Gene Expression and Profiling of Human Islet Cell Subtypes

The endocrine pancreas contains multiple cell types co-localized into clusters called the islets of Langerhans. The predominant cell types include alpha and beta cells, which produce glucagon and insulin, respectively. The regulated release of these hormones maintains whole body glucose homeostasis, essential to prevent complications from diabetes (e.g. blindness, kidney failure, and cardiovascular disease).

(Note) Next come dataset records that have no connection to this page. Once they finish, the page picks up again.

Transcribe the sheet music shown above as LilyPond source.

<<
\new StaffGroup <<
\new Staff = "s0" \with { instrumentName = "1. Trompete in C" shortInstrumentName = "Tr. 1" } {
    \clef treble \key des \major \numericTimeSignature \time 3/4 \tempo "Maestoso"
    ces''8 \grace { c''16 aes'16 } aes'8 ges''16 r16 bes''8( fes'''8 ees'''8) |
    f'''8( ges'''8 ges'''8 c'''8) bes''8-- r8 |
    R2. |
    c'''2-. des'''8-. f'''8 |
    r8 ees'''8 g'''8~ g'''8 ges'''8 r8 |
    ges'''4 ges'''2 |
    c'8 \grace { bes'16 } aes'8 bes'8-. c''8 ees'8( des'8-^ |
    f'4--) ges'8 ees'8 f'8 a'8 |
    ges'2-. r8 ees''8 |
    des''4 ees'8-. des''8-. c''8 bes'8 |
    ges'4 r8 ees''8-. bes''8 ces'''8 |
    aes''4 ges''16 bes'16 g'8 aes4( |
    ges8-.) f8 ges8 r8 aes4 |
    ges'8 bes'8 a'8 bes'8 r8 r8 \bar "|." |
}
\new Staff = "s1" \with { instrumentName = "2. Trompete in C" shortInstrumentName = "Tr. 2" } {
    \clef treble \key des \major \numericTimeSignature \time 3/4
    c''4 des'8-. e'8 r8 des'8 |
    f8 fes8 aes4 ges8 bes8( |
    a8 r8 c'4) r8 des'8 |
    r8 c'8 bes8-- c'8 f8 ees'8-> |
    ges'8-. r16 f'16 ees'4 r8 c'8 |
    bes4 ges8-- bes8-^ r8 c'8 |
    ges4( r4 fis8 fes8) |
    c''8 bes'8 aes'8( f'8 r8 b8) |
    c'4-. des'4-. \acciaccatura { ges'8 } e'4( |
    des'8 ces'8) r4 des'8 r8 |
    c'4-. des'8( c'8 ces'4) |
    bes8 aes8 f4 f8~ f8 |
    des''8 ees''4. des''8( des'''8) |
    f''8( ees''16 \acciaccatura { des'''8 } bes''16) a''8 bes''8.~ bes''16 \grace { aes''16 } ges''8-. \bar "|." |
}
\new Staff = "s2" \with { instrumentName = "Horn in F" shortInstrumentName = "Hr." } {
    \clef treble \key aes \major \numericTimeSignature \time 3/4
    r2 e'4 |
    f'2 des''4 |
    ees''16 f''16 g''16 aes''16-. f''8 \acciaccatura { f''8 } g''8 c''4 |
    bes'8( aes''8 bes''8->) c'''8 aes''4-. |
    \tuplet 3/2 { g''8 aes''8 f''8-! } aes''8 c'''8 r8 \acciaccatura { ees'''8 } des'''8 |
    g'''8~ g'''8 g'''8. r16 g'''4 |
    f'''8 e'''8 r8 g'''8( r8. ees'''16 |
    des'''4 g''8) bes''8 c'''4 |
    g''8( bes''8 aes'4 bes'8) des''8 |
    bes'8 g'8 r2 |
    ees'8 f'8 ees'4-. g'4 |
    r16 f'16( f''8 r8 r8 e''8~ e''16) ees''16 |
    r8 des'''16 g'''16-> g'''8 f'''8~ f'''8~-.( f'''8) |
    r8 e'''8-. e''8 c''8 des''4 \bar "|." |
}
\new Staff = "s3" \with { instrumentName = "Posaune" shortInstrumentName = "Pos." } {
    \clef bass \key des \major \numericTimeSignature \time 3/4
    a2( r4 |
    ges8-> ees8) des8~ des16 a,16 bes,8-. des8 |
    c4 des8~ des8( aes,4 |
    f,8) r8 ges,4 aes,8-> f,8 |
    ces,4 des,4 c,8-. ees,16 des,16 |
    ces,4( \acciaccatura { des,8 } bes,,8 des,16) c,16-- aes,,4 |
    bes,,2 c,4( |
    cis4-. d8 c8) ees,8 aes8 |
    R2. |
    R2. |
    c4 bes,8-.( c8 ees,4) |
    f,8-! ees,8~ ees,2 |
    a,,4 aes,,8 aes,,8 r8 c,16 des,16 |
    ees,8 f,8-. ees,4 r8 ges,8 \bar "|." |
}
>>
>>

In type 1 diabetes, an autoimmune reaction destroys the beta cells and patients must monitor their blood sugar levels and inject insulin in order to maintain euglycemia. In type 2 diabetes, the beta cells fail to produce sufficient insulin to overcome the individual’s decreased insulin sensitivity. Most studies to date have focused on whole islets, which are very heterogeneous. Recent focus has shifted to studying the individual islet cell subsets (i.e. alpha, beta, delta, PP, and other cell types). Unlike immunological cells, surface molecule reagents do not yet exist to specifically distinguish beta from alpha cells. We have successfully isolated pure populations of insulin producing beta cells and glucagon producing alpha cells by using intracellular hormone staining and fluorescence activated cell sorting. We present data that describe the ratio of beta cells to alpha cells across gender, age, and BMI. Further, we have characterized the miRNA profiles of alpha and beta cells and have begun to investigate the unique gene expression patterns of the two cell types. By developing the ability to profile multiple characteristics of alpha and beta cells, we hope to determine how gene, miRNA, and protein profiles change under environmental conditions that lead to beta cell failure, and others that may promote beta cell health or stimulate beta cell growth and proliferation.